In contrast, the United States was not a free trade hegemon at all during the 1920s, but it is a hegemon that continues to be a very protectionist country. For Kindleberger, this changes everything in terms of possibilities for advancing free trade internationally. The Pax Americana is completely different to the Pax Britannica.
When we look at the speeches of politicians in the United States, we see the importance of protectionism. For Senator William Borah, "The real fight here is between the agricultural interests and the industrial interests. We feel that we are fighting for equality; that the equality is constantly removed by the fact that duties are substantially increased upon the things we have to buy, even though they may be increased to some extent on the things we have to sell". This became in the United States during the 1920s a competition between industrial and agricultural interests in order to have an increasingly high level of protectionism. Farmers are first looking for another solution requiring a minimum wage to live as existing in Europe, but this is refused. So the only other possibility for them is to demand higher tariffs in the agricultural sector.
There is an ideological aspect to this position. For Irwin, "with the Republican establishment opposed to farm subsidies and unwilling to reduce protective tariffs on manufactured goods, the only solution seemed to be higher tariffs on agricultural goods, as imperfect a solution as that might be. This lay the groundwork for what would become the Smoot-Hawley tariff.
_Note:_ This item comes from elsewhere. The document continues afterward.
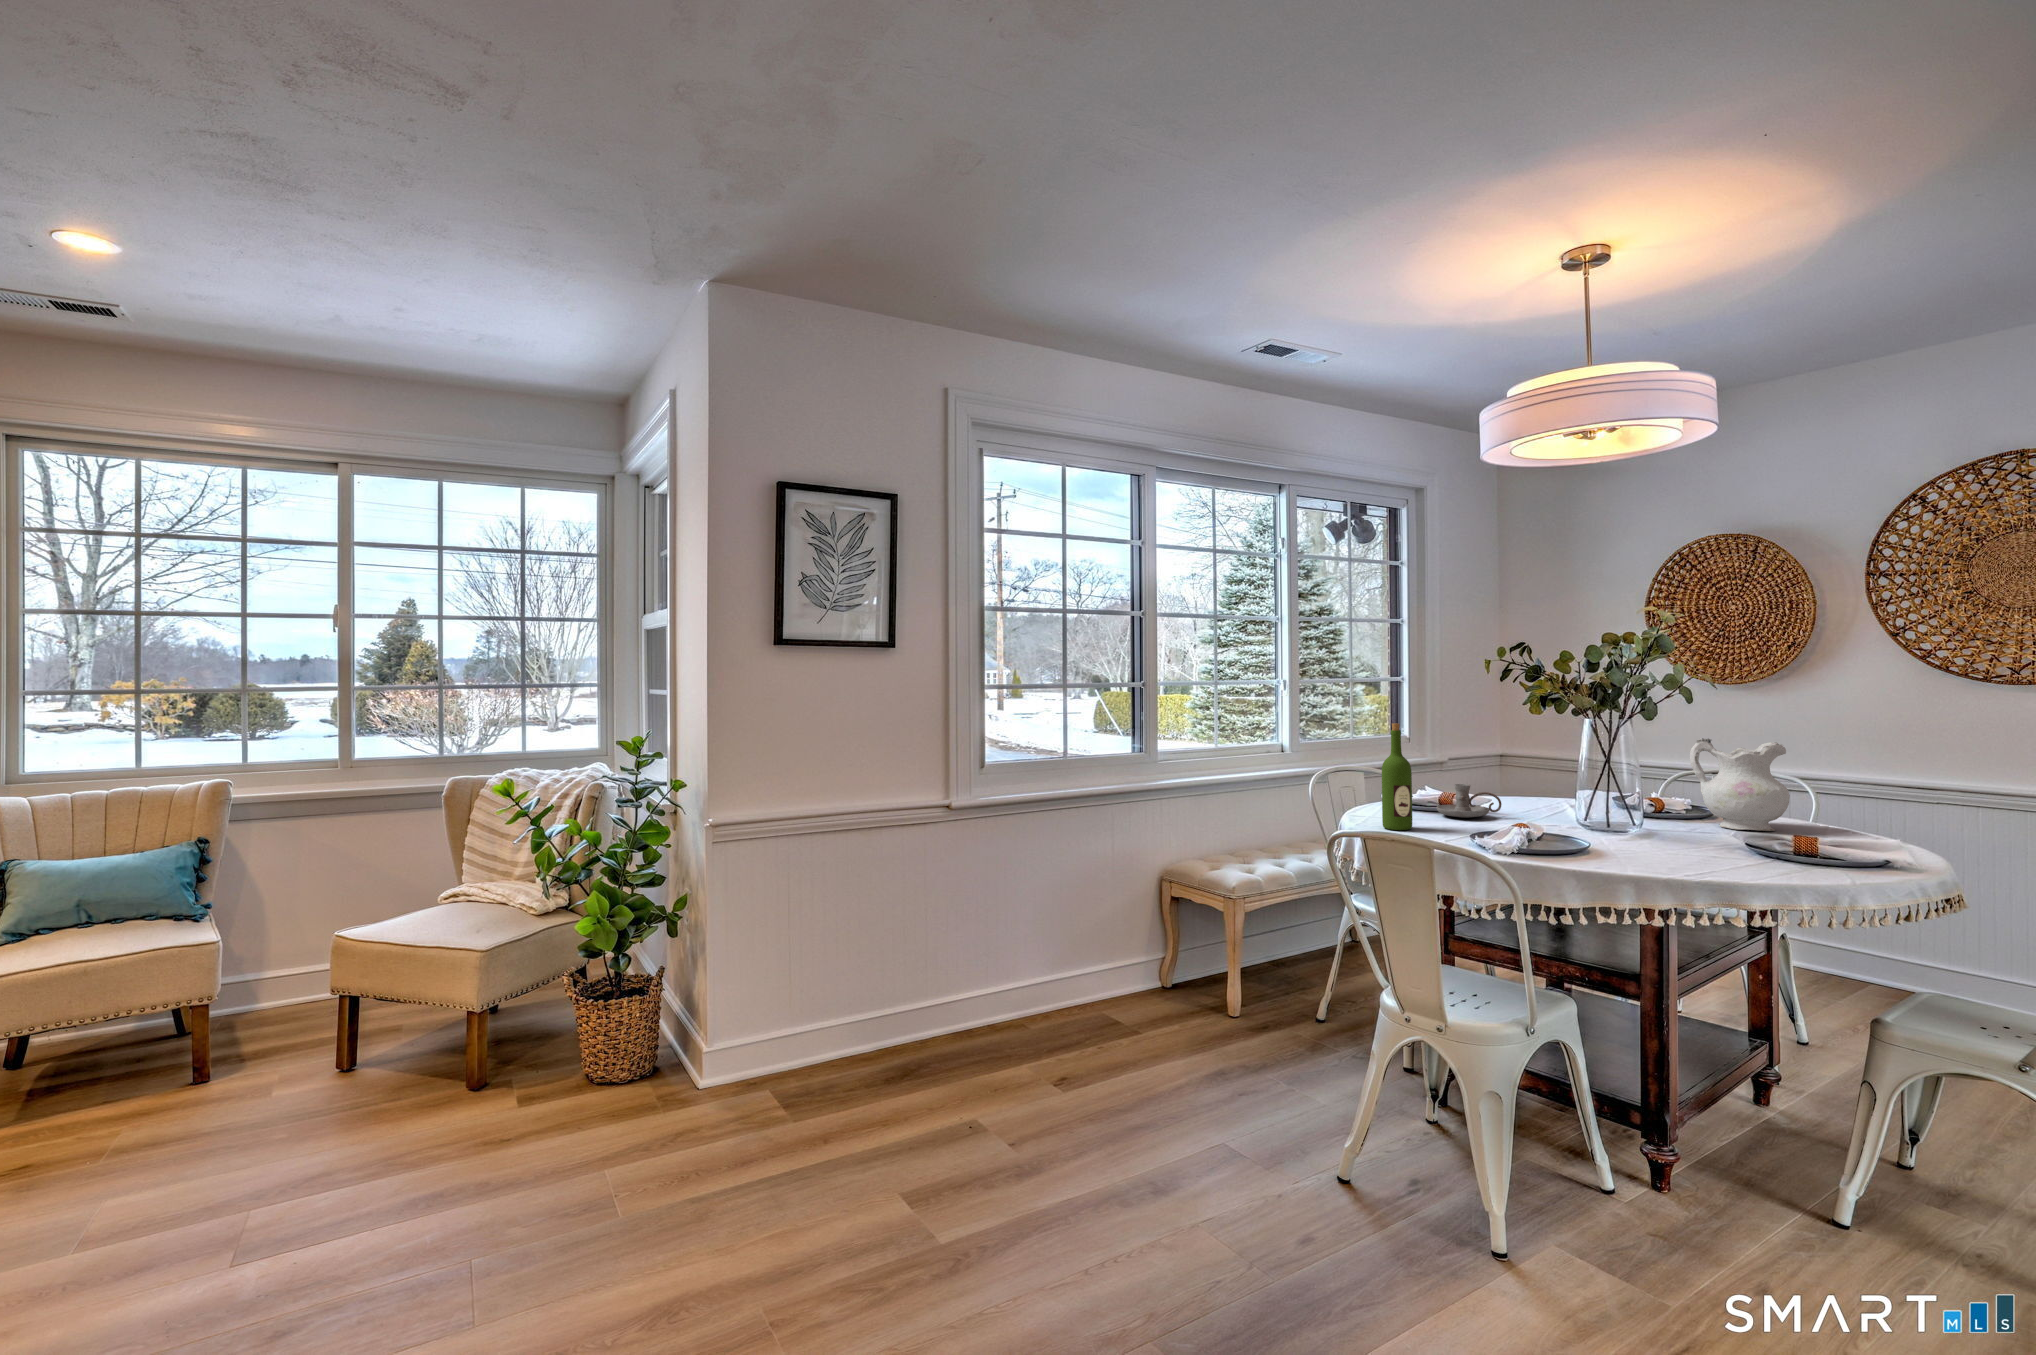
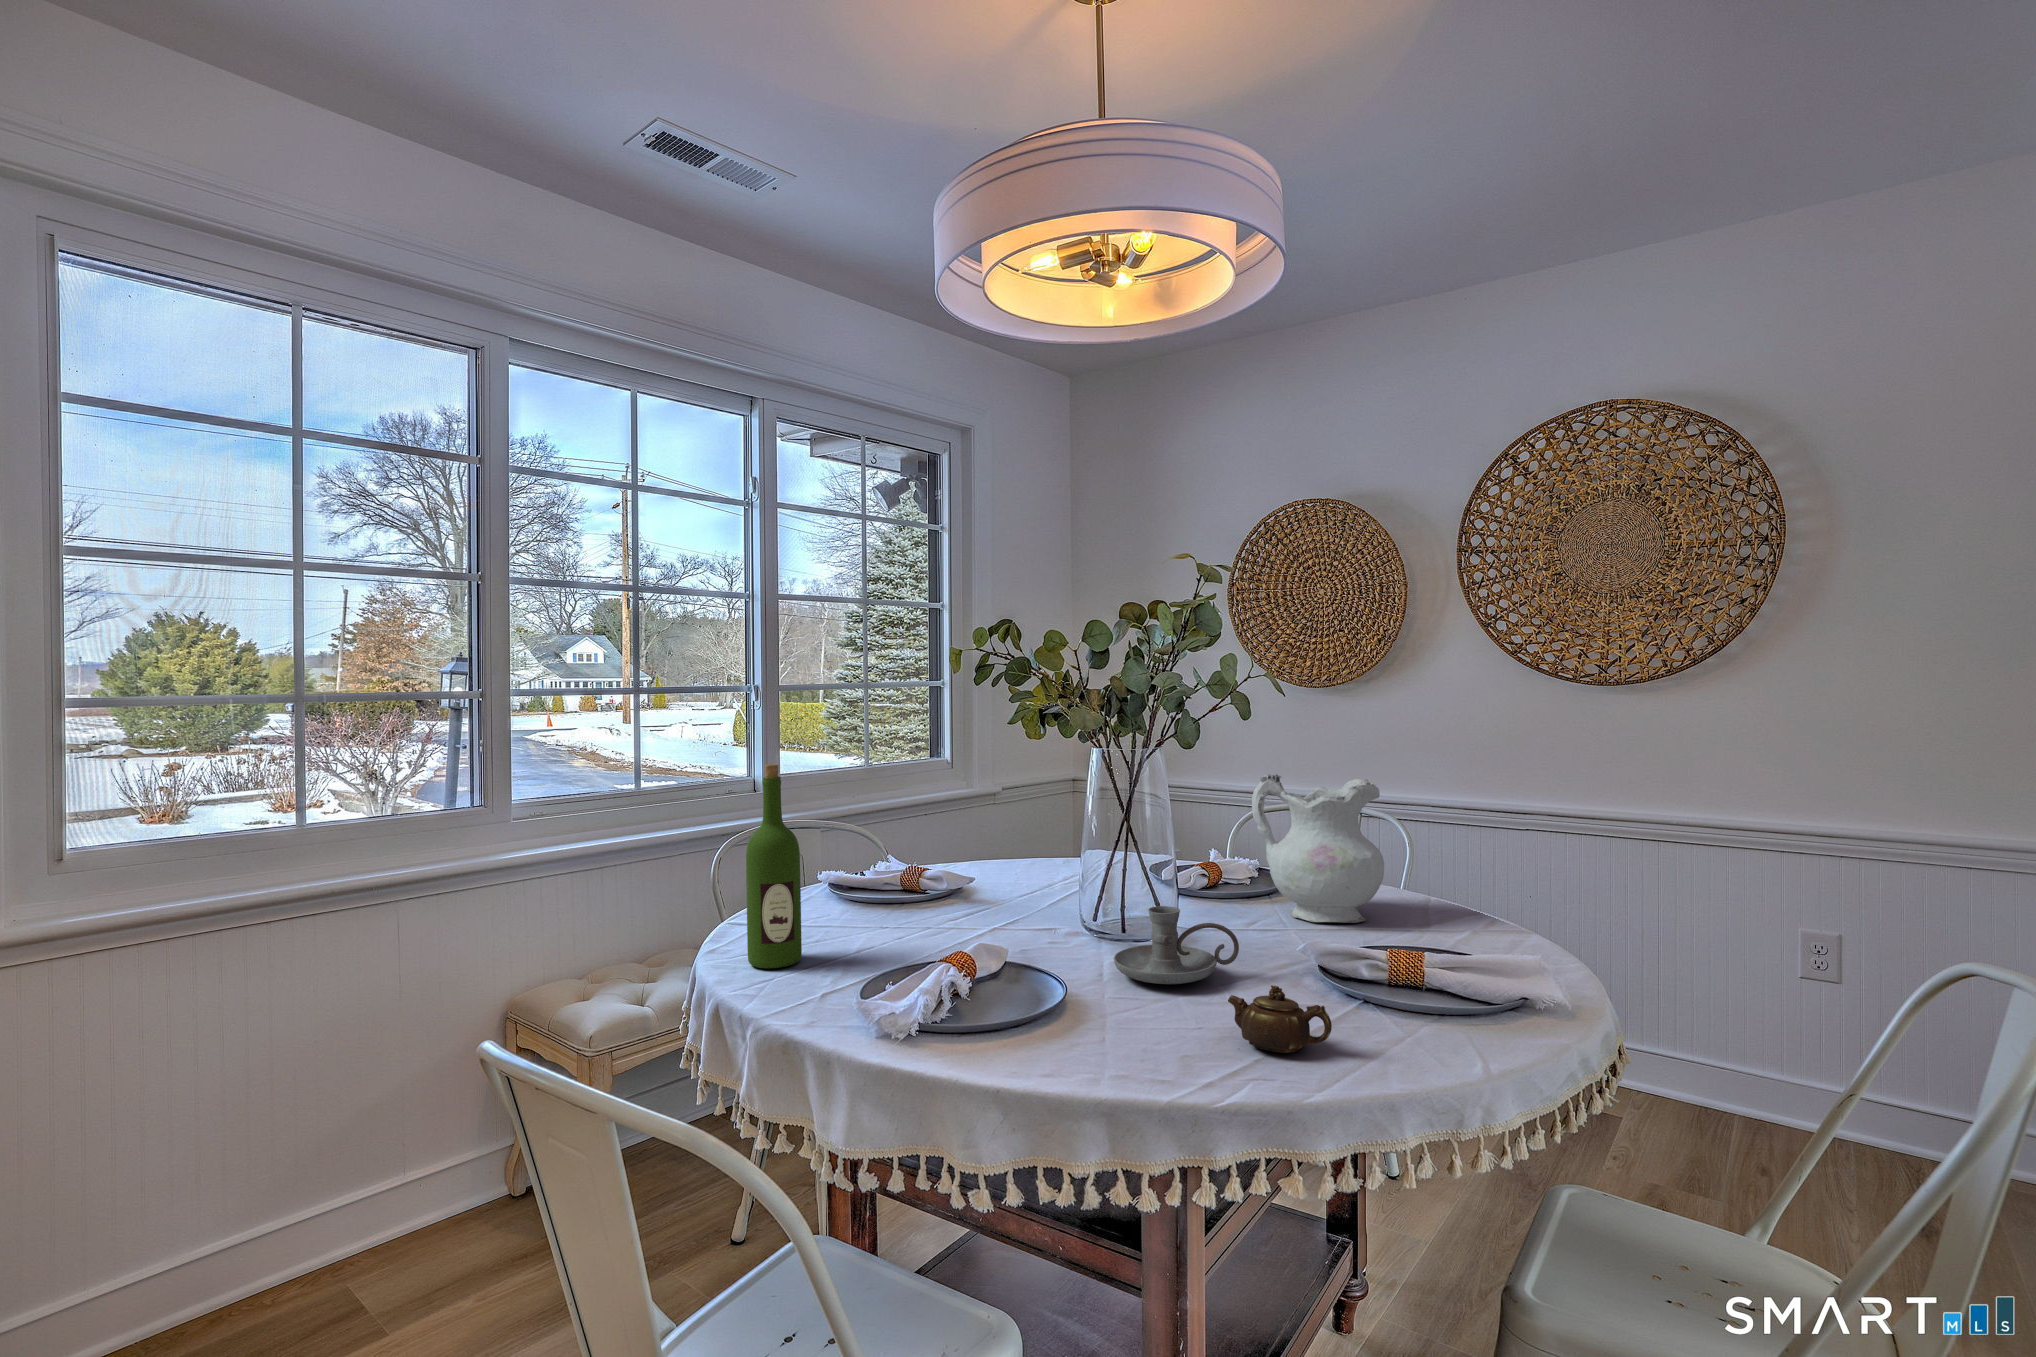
candle holder: present [1436,784,1502,818] -> present [1114,906,1239,984]
teapot: none [1689,837,1754,869] -> present [1228,985,1332,1053]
There is the idea of a country becoming independent of an empire, it is not up to the British to tell them what to do, they have the right to be protectionists showing the vitality of the nation.
We see the importance of the Republicans who dominated the political situation in the United States until Roosevelt arrived.
To conclude, if we look at the period between 1870 and 1913, for Europe and Japan there is an increase in international trade in relation to GDP showing an increasing openness on the part of the major countries of the world. If we look at 1913 to 1929, we see a decline in the importance of international trade as a percentage of GDP for almost everyone except Japan. This was not a glorious period for international trade, becoming even worse during the 1930s.